Os Guardiões da Floresta

A Amazônia é o único lugar no mundo onde as seringueiras (árvores fontes da borracha) crescem em estado selvagem.

Para as solas dos nossos tênis, compramos a borracha diretamente de três associações de seringueiros na Amazônia, pagando um preço diferenciado pelo látex. Esse preço justo valoriza o trabalho do seringueiro, e assim ajuda a luta contra o desmatamento.

O processo FDL, Folha Defumada Líquida, foi desenvolvido na Universidade de Brasília pelo professor Floriano Pastore (link). Ele permite que os produtores transformem o látex em folhas de borracha sem uma fase industrial intermediária. Estas folhas são enviadas diretamente para a fábrica para moldar as solas. Esta tecnologia permite, portanto, que os seringueiros vendam um produto semi-acabado e que recebam uma melhor remuneração.

Desde 2007 a militante ecologista brasileira Bia Saldanha acompanha e dá suporte aos seringueiros que produzem para a VERT.

AMAZÔNIA

Gestão Sustentável X Lucros a Curto Prazo

Desde os anos de 1960, o uso generalizado da borracha sintética, derivada da indústria do petróleo, fez cair o preço da borracha natural. Com isso os habitantes da Floresta Amazônica dedicaram-se, então, a atividades mais rentáveis, como a criação de gado bovino e a venda de madeira.
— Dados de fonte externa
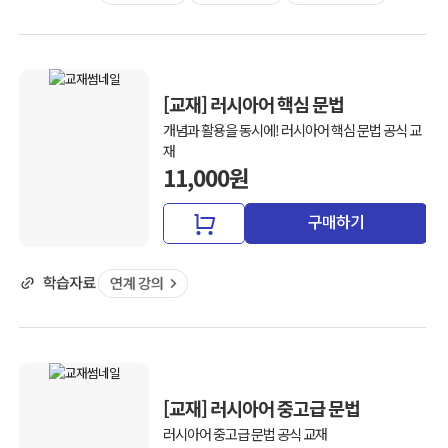
[교재] 러시아어 핵심 문법
개념과 활용을 동시에! 러시아어 핵심 문법 공식 교
재
11,000원
구매하기
[교재] 러시아어 중고급 문법
러시아어 중고급 문법 공식 교재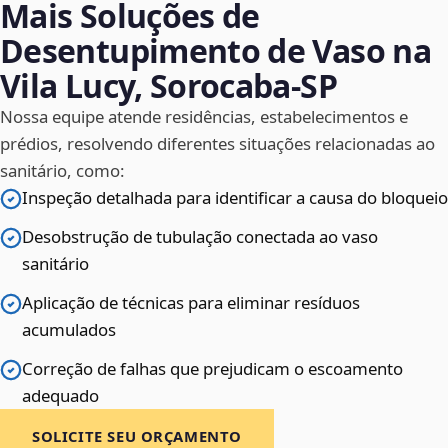
Mais Soluções de
Desentupimento de Vaso na
Vila Lucy, Sorocaba‑SP
Nossa equipe atende residências, estabelecimentos e
prédios, resolvendo diferentes situações relacionadas ao
sanitário, como:
Inspeção detalhada para identificar a causa do bloqueio
Desobstrução de tubulação conectada ao vaso
sanitário
Aplicação de técnicas para eliminar resíduos
acumulados
Correção de falhas que prejudicam o escoamento
adequado
SOLICITE SEU ORÇAMENTO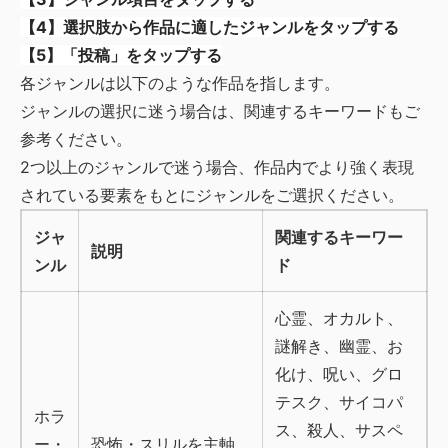
【4】選択肢から作品に適したジャンルをタップする
【5】「投稿」をタップする
各ジャンルは以下のような作品を指します。
ジャンルの選択に迷う場合は、関連するキーワードもご
参考ください。
2つ以上のジャンルで迷う場合、作品内でより強く表現
されている要素をもとにジャンルをご選択ください。
ジャ
関連するキーワー
説明
ンル
ド
心霊、オカルト、
謎解き、幽霊、お
化け、呪い、グロ
テスク、サイコパ
ホラ
ス、殺人、サスペ
ー・
恐怖・スリルを主軸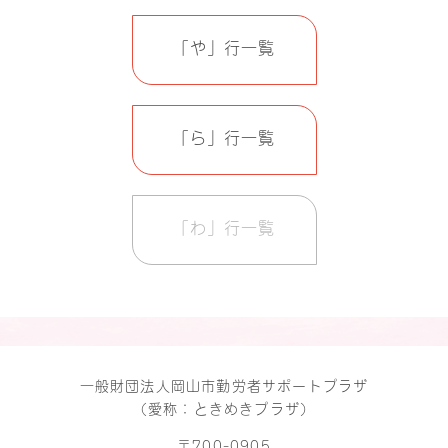
「や」行一覧
「ら」行一覧
「わ」行一覧
一般財団法人岡山市勤労者サポートプラザ
（愛称：ときめきプラザ）
〒700-0905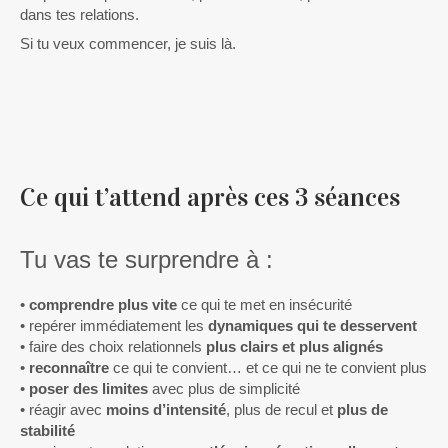
dans tes relations.
Si tu veux commencer, je suis là.
Ce qui t’attend après ces 3 séances
Tu vas te surprendre à :
•
comprendre plus vite
ce qui te met en insécurité
• repérer immédiatement les
dynamiques qui te desservent
• faire des choix relationnels
plus clairs et plus alignés
•
reconnaître
ce qui te convient… et ce qui ne te convient plus
•
poser des limites
avec plus de simplicité
• réagir avec
moins d’intensité
, plus de recul et
plus de
stabilité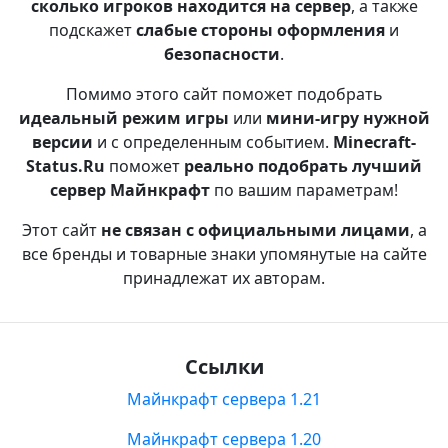
сколько игроков находится на сервер
, а также
подскажет
слабые стороны оформления
и
безопасности
.
Помимо этого сайт поможет подобрать
идеальный режим игры
или
мини-игру нужной
версии
и с определенным событием.
Minecraft-
Status.Ru
поможет
реально подобрать лучший
сервер Майнкрафт
по вашим параметрам!
Этот сайт
не связан с официальными лицами
, а
все бренды и товарные знаки упомянутые на сайте
принадлежат их авторам.
Ссылки
Майнкрафт сервера 1.21
Майнкрафт сервера 1.20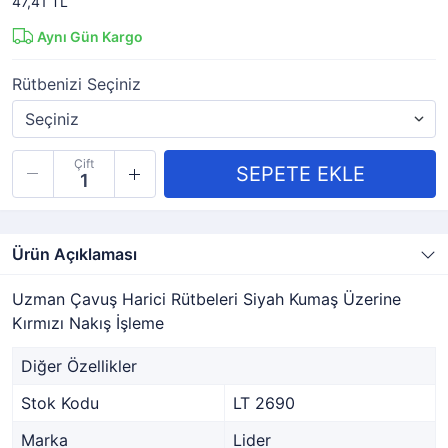
47,41 TL
Aynı Gün Kargo
Rütbenizi Seçiniz
Çift
Ürün Açıklaması
Uzman Çavuş Harici Rütbeleri Siyah Kumaş Üzerine
Kırmızı Nakış İşleme
Diğer Özellikler
Stok Kodu
LT 2690
Marka
Lider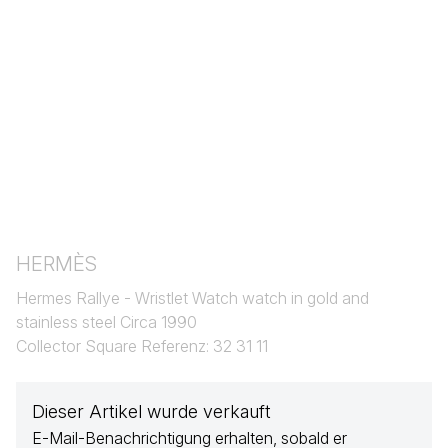
HERMÈS
Hermes Rallye - Wristlet Watch watch in gold and
stainless steel Circa 1990
Collector Square Referenz: 32 31 11
Dieser Artikel wurde verkauft
E-Mail-Benachrichtigung erhalten, sobald er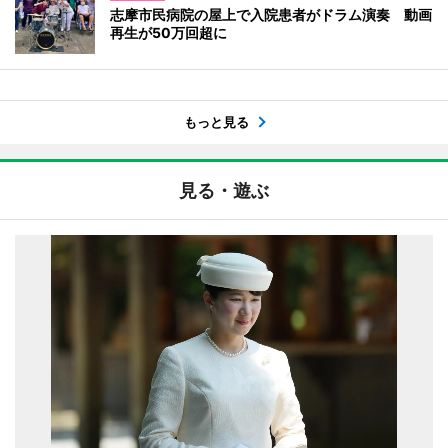
志摩市民病院の屋上で入院患者がドラム演奏 動画
再生が50万回超に
もっと見る
見る・遊ぶ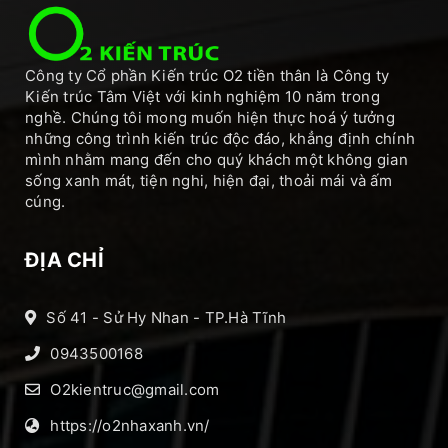
Công ty Cổ phần Kiến trúc O2 tiền thân là Công ty
Kiến trúc Tâm Việt với kinh nghiệm 10 năm trong
nghề. Chúng tôi mong muốn hiện thực hoá ý tưởng
những công trình kiến trúc độc đáo, khẳng định chính
mình nhằm mang đến cho quý khách một không gian
sống xanh mát, tiện nghi, hiện đại, thoải mái và ấm
cúng.
ĐỊA CHỈ
Số 41 - Sử Hy Nhan - TP.Hà Tĩnh
0943500168
O2kientruc@gmail.com
https://o2nhaxanh.vn/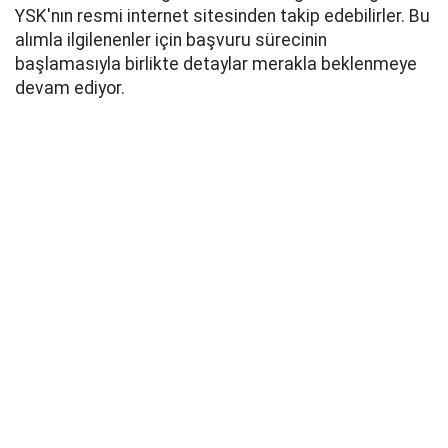
YSK'nın resmi internet sitesinden takip edebilirler. Bu
alımla ilgilenenler için başvuru sürecinin
başlamasıyla birlikte detaylar merakla beklenmeye
devam ediyor.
As árvores são derrubadas e as terras, originalmente protegidas pela vegetação, desertificam-se.

A sobrevivência da Amazônia depende da exploração sustentável de seus recursos. O látex extraído das seringueiras faz parte desses recursos. O pagamento do preço justo pela borracha melhora a renda dos seringueiros e age como um freio no desmatamento.

Para 2016 o valor pago pela VERT para a borracha selvagem brasileira (FDL) foi acordado em R$ 9,50/kg um preço quase 30% superior ao pago para a borracha comum plantada de São Paulo.